DISBAND TO UPROOT SCOURGE OF POLITICAL VIGILANTISM

The road map to curtailing political vigilantism includes the need for law enforcement agencies to prosecute cases and mete out stiffer punishment to perpetrators, as well as constitutional amendments and revised code of conduct for political parties in addition to rigorous civic education.

A report on engagements by the National Commission on Civic Education (NCCE) with major stakeholders has, however, underscored the need to disband as the first key step to uproot the scourge of vigilantism in the country.

According to the report, which followed engagements with 12 major stakeholders, including political parties, it was revealed that a multifaceted or broad-based stakeholder engagement to address the scourge was a necessary requisite to ending a lasting solution to the negative phenomenon.

The report captures the outcomes of the stakeholder engagements that the NCCE carried out between October 2018 and February 2019.

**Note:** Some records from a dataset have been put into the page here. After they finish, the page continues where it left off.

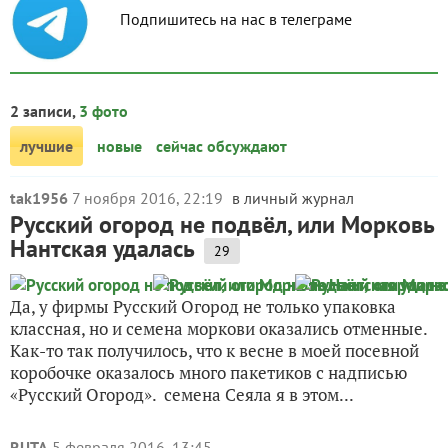
Подпишитесь на нас в телеграме
2 записи,
3 фото
лучшие
новые
сейчас обсуждают
tak1956
7 ноября 2016, 22:19
в личный журнал
Русский огород не подвёл, или Морковь
Нантская удалась
29
Да, у фирмы Русский Огород не только упаковка
классная, но и семена моркови оказались отменные.
Как-то так получилось, что к весне в моей посевной
коробочке оказалось много пакетиков с надписью
«Русский Огород». семена Сеяла я в этом...
RUTA
5 февраля 2016, 13:45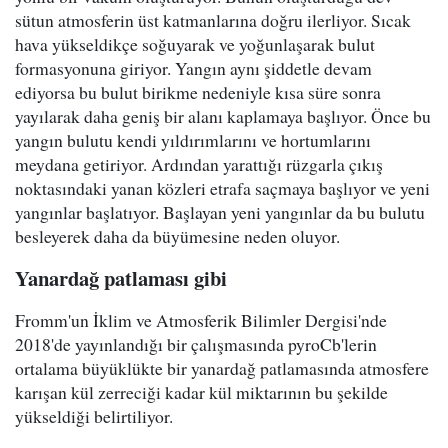
sütun atmosferin üst katmanlarına doğru ilerliyor. Sıcak
hava yükseldikçe soğuyarak ve yoğunlaşarak bulut
formasyonuna giriyor. Yangın aynı şiddetle devam
ediyorsa bu bulut birikme nedeniyle kısa süre sonra
yayılarak daha geniş bir alanı kaplamaya başlıyor. Önce bu
yangın bulutu kendi yıldırımlarını ve hortumlarını
meydana getiriyor. Ardından yarattığı rüzgarla çıkış
noktasındaki yanan közleri etrafa saçmaya başlıyor ve yeni
yangınlar başlatıyor. Başlayan yeni yangınlar da bu bulutu
besleyerek daha da büyümesine neden oluyor.
Yanardağ patlaması gibi
Fromm'un İklim ve Atmosferik Bilimler Dergisi'nde
2018'de yayınlandığı bir çalışmasında pyroCb'lerin
ortalama büyüklükte bir yanardağ patlamasında atmosfere
karışan kül zerreciği kadar kül miktarının bu şekilde
yükseldiği belirtiliyor.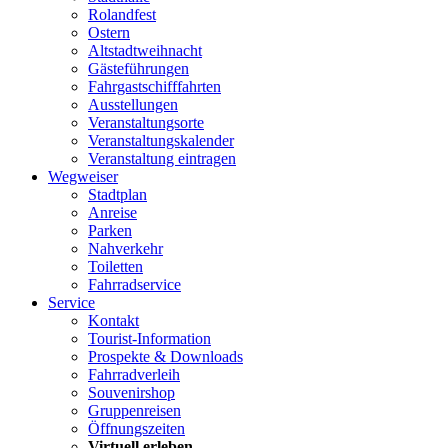
Rolandfest
Ostern
Altstadtweihnacht
Gästeführungen
Fahrgastschifffahrten
Ausstellungen
Veranstaltungsorte
Veranstaltungskalender
Veranstaltung eintragen
Wegweiser
Stadtplan
Anreise
Parken
Nahverkehr
Toiletten
Fahrradservice
Service
Kontakt
Tourist-Information
Prospekte & Downloads
Fahrradverleih
Souvenirshop
Gruppenreisen
Öffnungszeiten
Virtuell erleben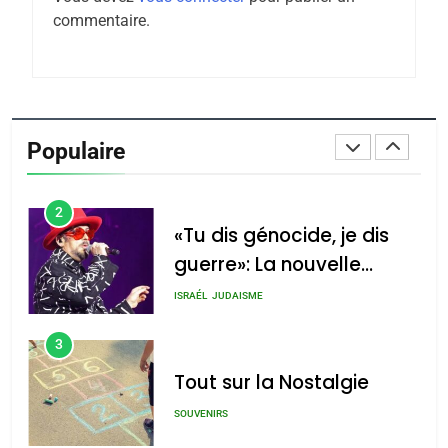
Tafraout, le miel de Tadla
commentaire.
Azilal consacrés produits
DAFINA
MAROC
du terroir
1
Oeil ravageur – Vanessa
De Loya Stauber
Populaire
CINEMA
ISRAÉL
2
«Tu dis génocide, je dis
guerre»: La nouvelle
chanson de Boy George
ISRAÉL
JUDAISME
3
Tout sur la Nostalgie
SOUVENIRS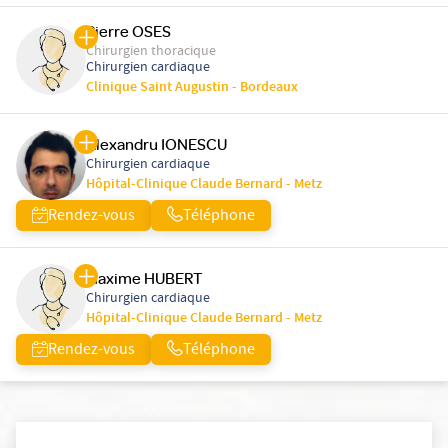
Pierre OSES
Chirurgien thoracique
Chirurgien cardiaque
Clinique Saint Augustin - Bordeaux
Alexandru IONESCU
Chirurgien cardiaque
Hôpital-Clinique Claude Bernard - Metz
Rendez-vous
Téléphone
Maxime HUBERT
Chirurgien cardiaque
Hôpital-Clinique Claude Bernard - Metz
Rendez-vous
Téléphone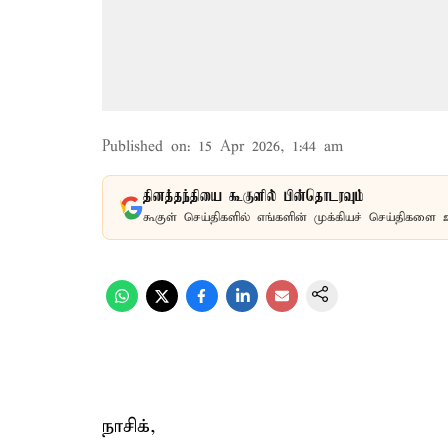
Published on
:
15 Apr 2026, 1:44 am
தினத்தந்தியை கூகுளில் பின்தொடரவும்
கூகுள் செய்திகளில் எங்களின் முக்கியச் செய்திகளை 
நாசிக்,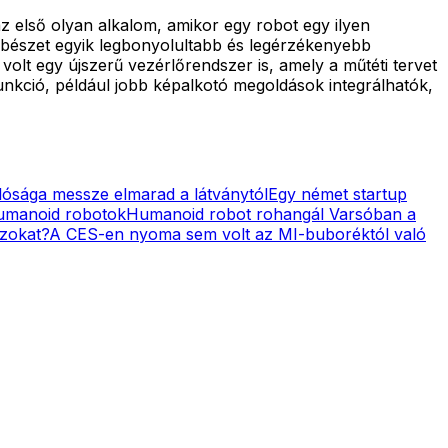
az első olyan alkalom, amikor egy robot egy ilyen
sebészet egyik legbonyolultabb és legérzékenyebb
volt egy újszerű vezérlőrendszer is, amely a műtéti tervet
funkció, például jobb képalkotó megoldások integrálhatók,
lósága messze elmarad a látványtól
Egy német startup
humanoid robotok
Humanoid robot rohangál Varsóban a
azokat?
A CES-en nyoma sem volt az MI-buboréktól való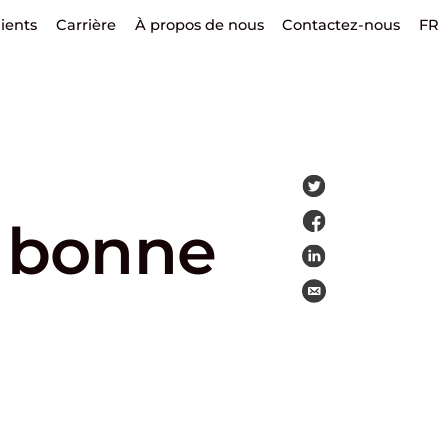
lients
Carrière
À propos de nous
Contactez-nous
FR
a bonne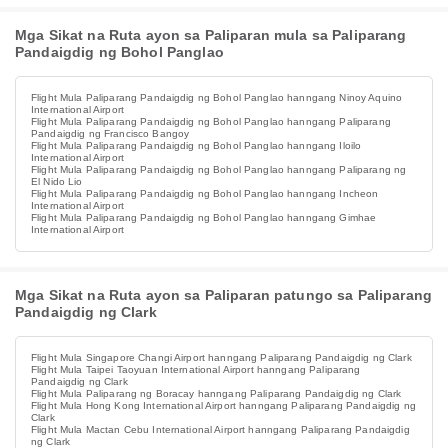
Mga Sikat na Ruta ayon sa Paliparan mula sa Paliparang
Pandaigdig ng Bohol Panglao
Flight Mula Paliparang Pandaigdig ng Bohol Panglao hanngang Ninoy Aquino
International Airport
Flight Mula Paliparang Pandaigdig ng Bohol Panglao hanngang Paliparang
Pandaigdig ng Francisco Bangoy
Flight Mula Paliparang Pandaigdig ng Bohol Panglao hanngang Iloilo
International Airport
Flight Mula Paliparang Pandaigdig ng Bohol Panglao hanngang Paliparang ng
El Nido Lio
Flight Mula Paliparang Pandaigdig ng Bohol Panglao hanngang Incheon
International Airport
Flight Mula Paliparang Pandaigdig ng Bohol Panglao hanngang Gimhae
International Airport
Mga Sikat na Ruta ayon sa Paliparan patungo sa Paliparang
Pandaigdig ng Clark
Flight Mula Singapore Changi Airport hanngang Paliparang Pandaigdig ng Clark
Flight Mula Taipei Taoyuan International Airport hanngang Paliparang
Pandaigdig ng Clark
Flight Mula Paliparang ng Boracay hanngang Paliparang Pandaigdig ng Clark
Flight Mula Hong Kong International Airport hanngang Paliparang Pandaigdig ng
Clark
Flight Mula Mactan Cebu International Airport hanngang Paliparang Pandaigdig
ng Clark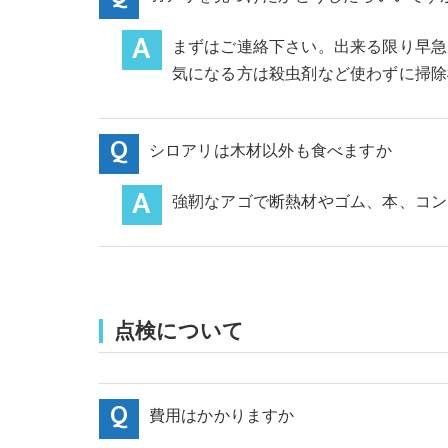
まずはご連絡下さい。出来る限り早急
気になる方は殺虫剤など使わずに掃除
シロアリは木材以外も食べますか
強靭なアゴで断熱材やゴム、本、コン
点検について
費用はかかりますか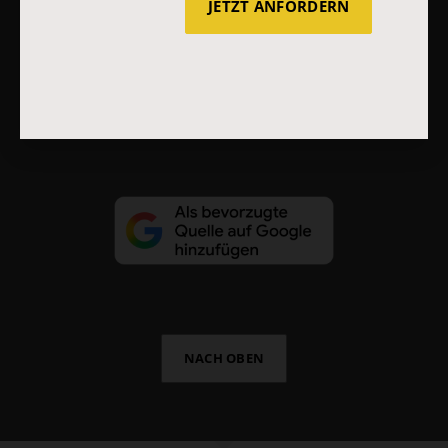
AGB und Widerrufsbelehrung
Datenschutz
Barrierefreiheit
JETZT ANFORDERN
Impressum
Vertrag widerrufen
Abo online kündigen
NACH OBEN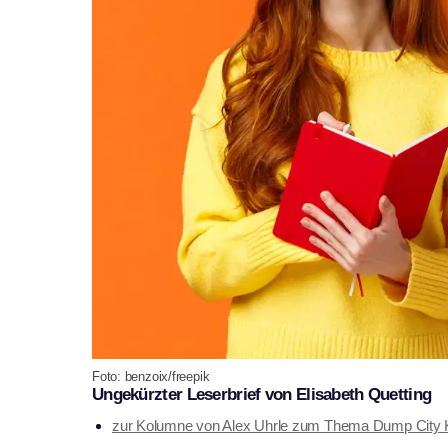
Foto: benzoix/freepik
Ungekürzter Leserbrief von Elisabeth Quetting
zur Kolumne von Alex Uhrle zum Thema Dump City 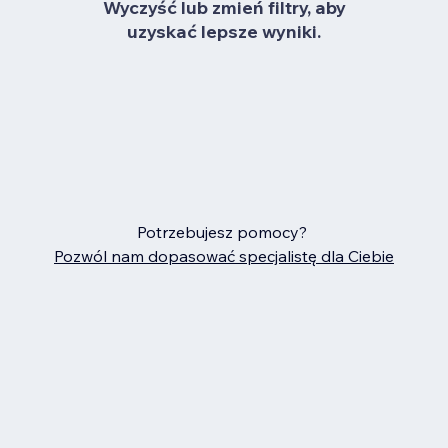
Wyczyść lub zmień filtry, aby
uzyskać lepsze wyniki.
Potrzebujesz pomocy?
Pozwól nam dopasować specjalistę dla Ciebie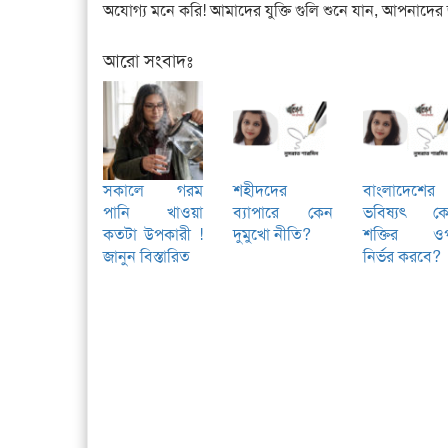
অযোগ্য মনে করি! আমাদের যুক্তি গুলি শুনে যান, আপনাদের
আরো সংবাদঃ
সকালে গরম
শহীদদের
বাংলাদেশের
পানি খাওয়া
ব্যাপারে কেন
ভবিষ্যৎ ক
কতটা উপকারী !
দুমুখো নীতি?
শক্তির ও
জানুন বিস্তারিত
নির্ভর করবে?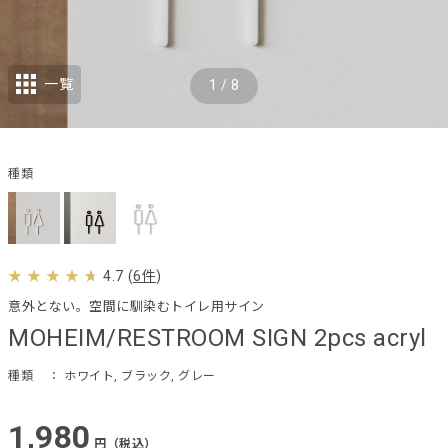
一覧
1
/
8
種類
4.7
(
6件
)
意外とない。空間に馴染むトイレ用サイン
MOHEIM/RESTROOM SIGN 2pcs acryl
種類
： ホワイト, ブラック, グレー
1,980
円（税込）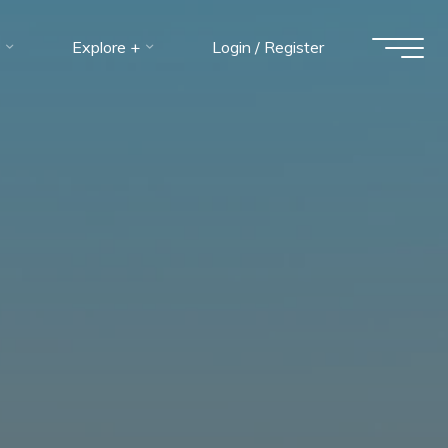
Explore +
Login / Register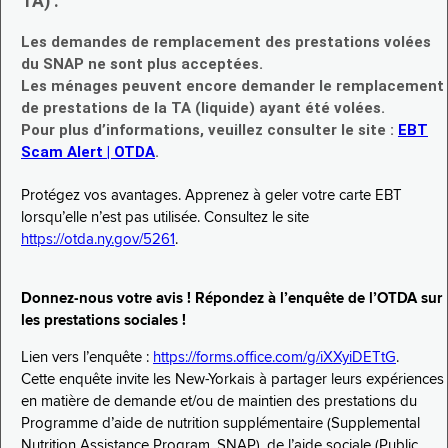
TA) :
Les demandes de remplacement des prestations volées
du SNAP ne sont plus acceptées.
Les ménages peuvent encore demander le remplacement
de prestations de la TA (liquide) ayant été volées.
Pour plus d’informations, veuillez consulter le site :
EBT
Scam Alert | OTDA
.
Protégez vos avantages. Apprenez à geler votre carte EBT
lorsqu’elle n’est pas utilisée. Consultez le site
https://otda.ny.gov/5261
.
Donnez-nous votre avis ! Répondez à l’enquête de l’OTDA sur
les prestations sociales !
Lien vers l’enquête :
https://forms.office.com/g/iXXyiDETtG
.
Cette enquête invite les New-Yorkais à partager leurs expériences
en matière de demande et/ou de maintien des prestations du
Programme d’aide de nutrition supplémentaire (Supplemental
Nutrition Assistance Program, SNAP), de l’aide sociale (Public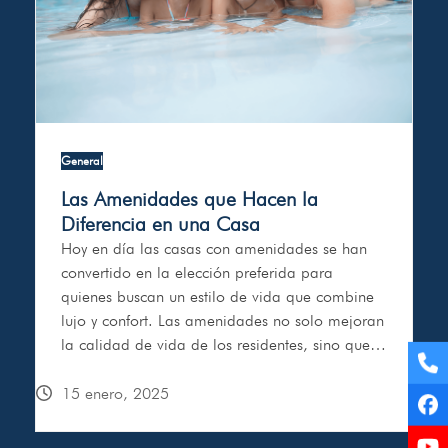
General
Las Amenidades que Hacen la
Diferencia en una Casa
Hoy en día las casas con amenidades se han
convertido en la elección preferida para
quienes buscan un estilo de vida que combine
lujo y confort. Las amenidades no solo mejoran
la calidad de vida de los residentes, sino que…
Te
15 enero, 2025
Fa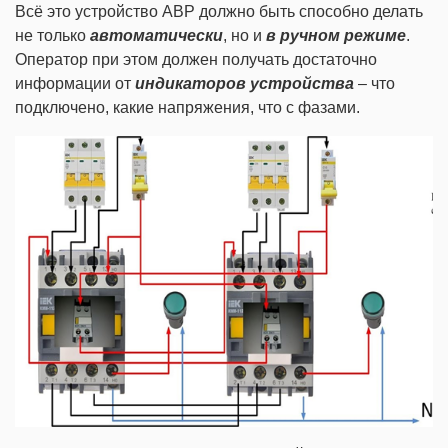
Всё это устройство АВР должно быть способно делать
не только
автоматически
, но и
в ручном режиме
.
Оператор при этом должен получать достаточно
информации от
индикаторов устройства
– что
подключено, какие напряжения, что с фазами.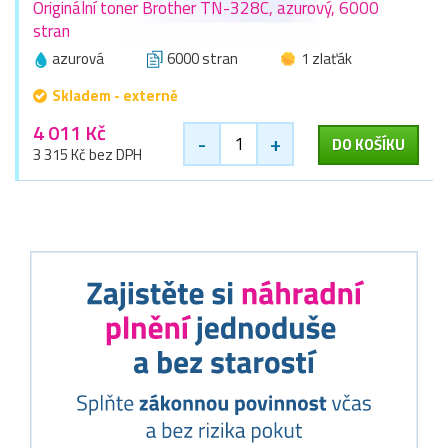
Originální toner Brother TN-328C, azurový, 6000
stran
azurová
6000 stran
1 zlaťák
Skladem - externě
4 011 Kč
-
+
DO KOŠÍKU
3 315 Kč bez DPH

In all, 12 major stakeholders including political parties were consulted.

Addressing a press conference to formally launch the report in Accra, the Chairperson of the NCCE, Ms. Josephine Nkrumah, said time and resource constraints did not afford the NCCE the opportunity to consult more stakeholders.

That notwithstanding, she said, the NCCE believed that the views of other stakeholders were equally pertinent to resolving the menace of vigilantism.

National summit on vigilantism

Towards that end, the NCCE was hopeful that a proposed national summit would afford those other important stakeholders the platform to process their views and recommendations.

The engagements, she said, pointed to factors such as unemployment and vulnerability of the youth, the desire to settle past political scores, mutual mistrust between the two major political parties, lack of confidence in the Ghana Police Service and other security agencies, and the desire by political parties to win power at all possible cost as some causes of vigilante activities.

Stakeholders, therefore, recommended that the NCCE holds a national summit, the outcome of which should provide a comprehensive road map for dealing with the vigilante menace.

Key stakeholders

Among the key stakeholders who were engaged were the representatives of political parties without representation in Parliament: the Convention People’s Party (CPP), Great Consolidated Popular Party (GCPP), Liberal Party of Ghana, People’s National Convention (PNC), Democratic People’s Party (DPP) and the All People’s Congress (APC).

The New Patriotic Party (NPP) and the National Democratic Congress (NDC) were met separately at their respective national headquarters. Other stakeholders the NCCE engaged were the Inspector General of Police (IGP) with the Ghana Police Service Administration, the National Peace Council (NPC), the Trades Union Congress (TUC), the Office of the National Chief Imam (ONCI), the Speaker of Parliament, the Chief Justice, the Joint Intelligence Committee of the National Security Committee, the Christian Council of Ghana and the Commission on Human Rights and Administrative Justice (CHRAJ).